A orientação para a qualidade e a regulamentação da produção e comércio do “Vinho Verde” surgiriam no início do século XX, tendo a Carta de Lei de 18 de Setembro de 1908 e o Decreto de 1 de Outubro do mesmo ano, demarcado pela primeira a Região dos Vinhos Verdes.
Questões de ordem cultural, tipos de vinho, encepamentos e modos de condução das vinhas obrigariam à divisão da Região Demarcada em várias sub-regiões.
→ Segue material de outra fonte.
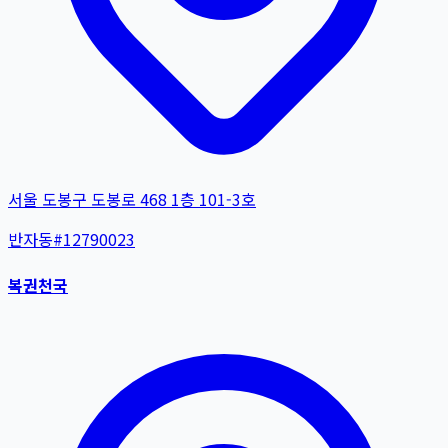
서울 도봉구 도봉로 468 1층 101-3호
반자동
#
12790023
복권천국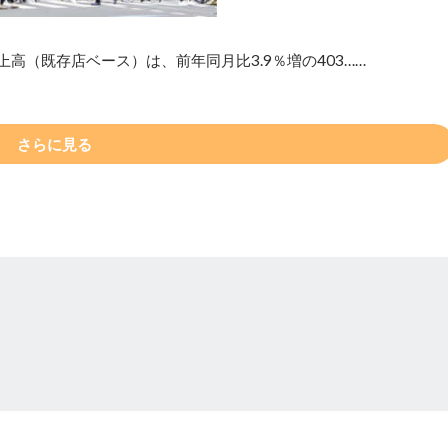
高（既存店ベース）は、前年同月比3.9％増の403……
さらに見る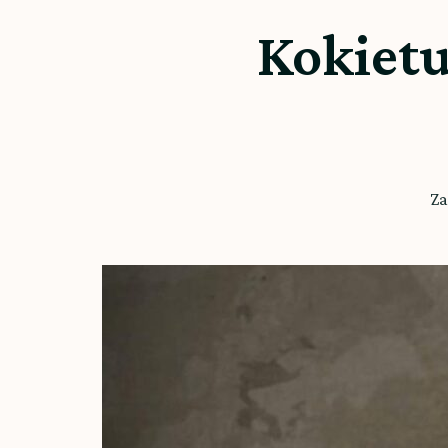
Kokietu
Za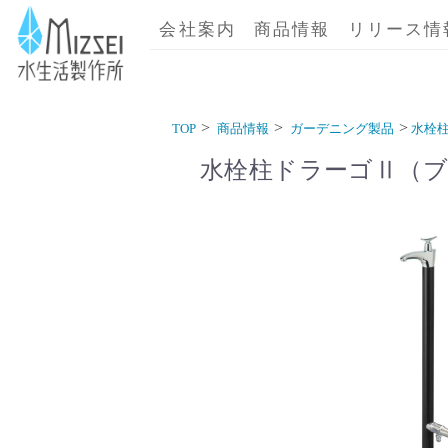
商品情報｜水生活製作所
会社案内
商品情報
リリース情
TOP
商品情報
ガーデニング製品
水栓
水栓柱ドラーゴⅡ（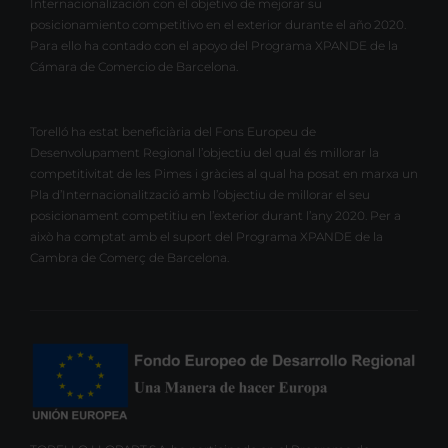
Internacionalización con el objetivo de mejorar su
posicionamiento competitivo en el exterior durante el año 2020.
Para ello ha contado con el apoyo del Programa XPANDE de la
Cámara de Comercio de Barcelona.
Torelló ha estat beneficiària del Fons Europeu de
Desenvolupament Regional l’objectiu del qual és millorar la
competitivitat de les Pimes i gràcies al qual ha posat en marxa un
Pla d’Internacionalització amb l’objectiu de millorar el seu
posicionament competitiu en l’exterior durant l’any 2020. Per a
això ha comptat amb el suport del Programa XPANDE de la
Cambra de Comerç de Barcelona.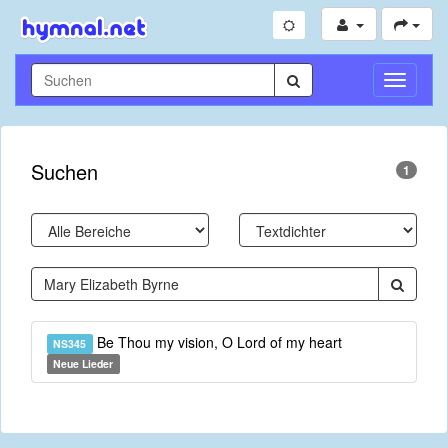
Navigati
umschal
Suchen
1
Be Thou my vision, O Lord of my heart
NS345
Neue Lieder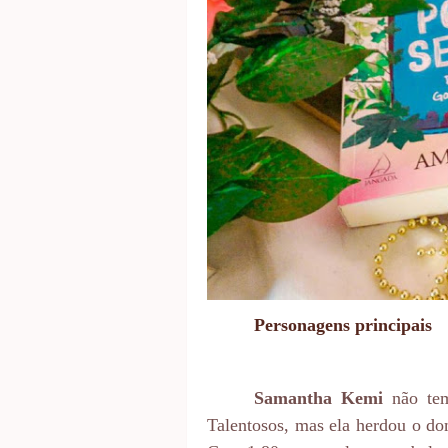
Personagens principais
Samantha Kemi
não te
Talentosos, mas ela herdou o d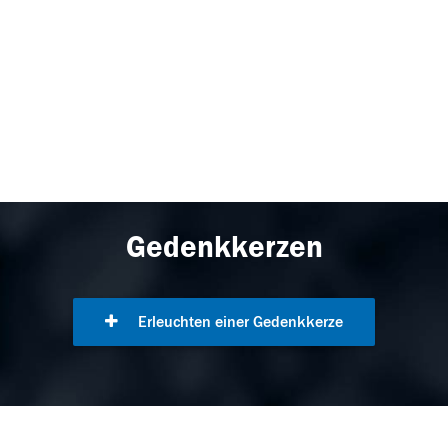
Gedenkkerzen
Erleuchten einer Gedenkkerze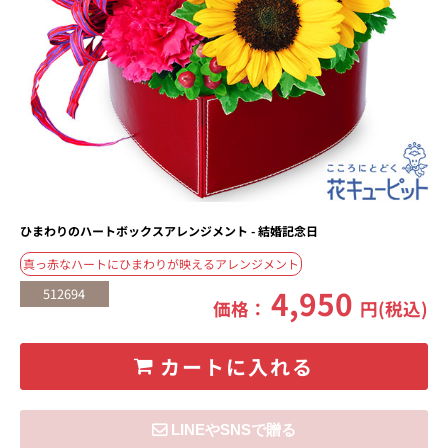
ひまわりのハートボックスアレンジメント - 結婚記念日
真っ赤なハートにひまわりが映えるアレンジメント
4,950
512694
価格：
円(税込)
カートに入れる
Pelo decreto lei nº 275/73, se confirmou e legalizou uma tradição, reservando a designação Alvarinho, ao vinho verde produzido apenas na sub-região de Monção, concelhos de Monção e Melgaço, em terrenos de meia encosta, da bacia hidrográfica do rio Minho, obtido pela produção e transformação de uma única casta de uva branca assim designada.
É nesta sub-região (concelhos de Melgaço e Monção) onde existem as condições ideais de  microclima e solo para o cultivo e maturação  desta uva única e genuína.
Existem várias teorias sobre a origem desta casta. Uns dizem que veio do Reno, outros, que veio da Grécia e outros (talvez os mais certos) que é originária do Nordeste da Península Ibérica, mais precisamente desta Sub-região, onde, ao longo dos Séculos se acomodou às características do solo e do clima.